Prowadzono je wielotorowo. Przede wszystkim stworzono przygotowane do walki w dżungli „oddziały zabójców”. Powiększono też tamtejszą sieć tzw. CSDIC, w których brytyjski wywiad torturami (np. grzebaniem żywcem) wydobywał informacje od jeńców (dokładniej piszemy o nich TUTAJ).

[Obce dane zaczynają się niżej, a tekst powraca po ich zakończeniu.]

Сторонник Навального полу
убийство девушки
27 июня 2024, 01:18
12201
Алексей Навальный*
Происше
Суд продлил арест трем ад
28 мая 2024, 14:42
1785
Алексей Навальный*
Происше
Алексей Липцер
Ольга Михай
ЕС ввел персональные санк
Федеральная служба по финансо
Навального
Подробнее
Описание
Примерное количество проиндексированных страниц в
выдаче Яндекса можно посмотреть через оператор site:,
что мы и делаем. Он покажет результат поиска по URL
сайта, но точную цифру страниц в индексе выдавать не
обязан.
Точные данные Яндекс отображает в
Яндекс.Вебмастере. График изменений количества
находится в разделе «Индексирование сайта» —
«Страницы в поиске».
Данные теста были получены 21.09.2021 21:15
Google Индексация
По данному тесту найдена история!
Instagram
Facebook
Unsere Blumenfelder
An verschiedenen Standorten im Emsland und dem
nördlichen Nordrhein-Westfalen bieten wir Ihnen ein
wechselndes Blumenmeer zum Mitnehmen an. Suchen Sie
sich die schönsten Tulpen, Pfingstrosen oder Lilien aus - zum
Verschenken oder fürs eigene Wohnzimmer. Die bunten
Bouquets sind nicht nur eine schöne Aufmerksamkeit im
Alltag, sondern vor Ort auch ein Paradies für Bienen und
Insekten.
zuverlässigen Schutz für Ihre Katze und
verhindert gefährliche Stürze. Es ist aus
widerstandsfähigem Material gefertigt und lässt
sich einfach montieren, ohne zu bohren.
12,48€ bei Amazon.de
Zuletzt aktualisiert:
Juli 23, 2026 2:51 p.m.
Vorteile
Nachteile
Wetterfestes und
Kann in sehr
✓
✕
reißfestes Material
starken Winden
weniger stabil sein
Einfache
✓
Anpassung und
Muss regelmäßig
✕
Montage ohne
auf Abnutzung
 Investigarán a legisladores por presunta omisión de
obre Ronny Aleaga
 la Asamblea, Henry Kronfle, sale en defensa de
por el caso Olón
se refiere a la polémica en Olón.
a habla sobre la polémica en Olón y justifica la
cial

Stosowano też różne metody, by „przewerbować” wroga: podkładano komunistyczną literaturę czy broń, by aresztować daną osobę, po czym grożono jej śmiercią lub obiecywano nagrody za przejście na „właściwą” stronę. Opornych członków partyzantki straszono również… wypuszczeniem na wolność, co niechybnie skończyłoby się egzekucją za zdradę. [...]


#historia #malezja #azja #xxwiek #konfliktynaswiecie #konfliktyzbrojne #partyzant #wielkabrytania #pacyfikacja #ciekawostkihistoryczne #ksiazkahistoryczna

Komentarze (2)

hejtooszukuje

@Mr.Mars to pikuś, poczytaj sobie o wojnach burskich i o tym kto wymyślił obozy koncentracyjne

manstain

Jakby nie patrzeć skuteczne metody i udało im się pokonać komuchów w dżungli co natomiast nie udało się Amerykanom.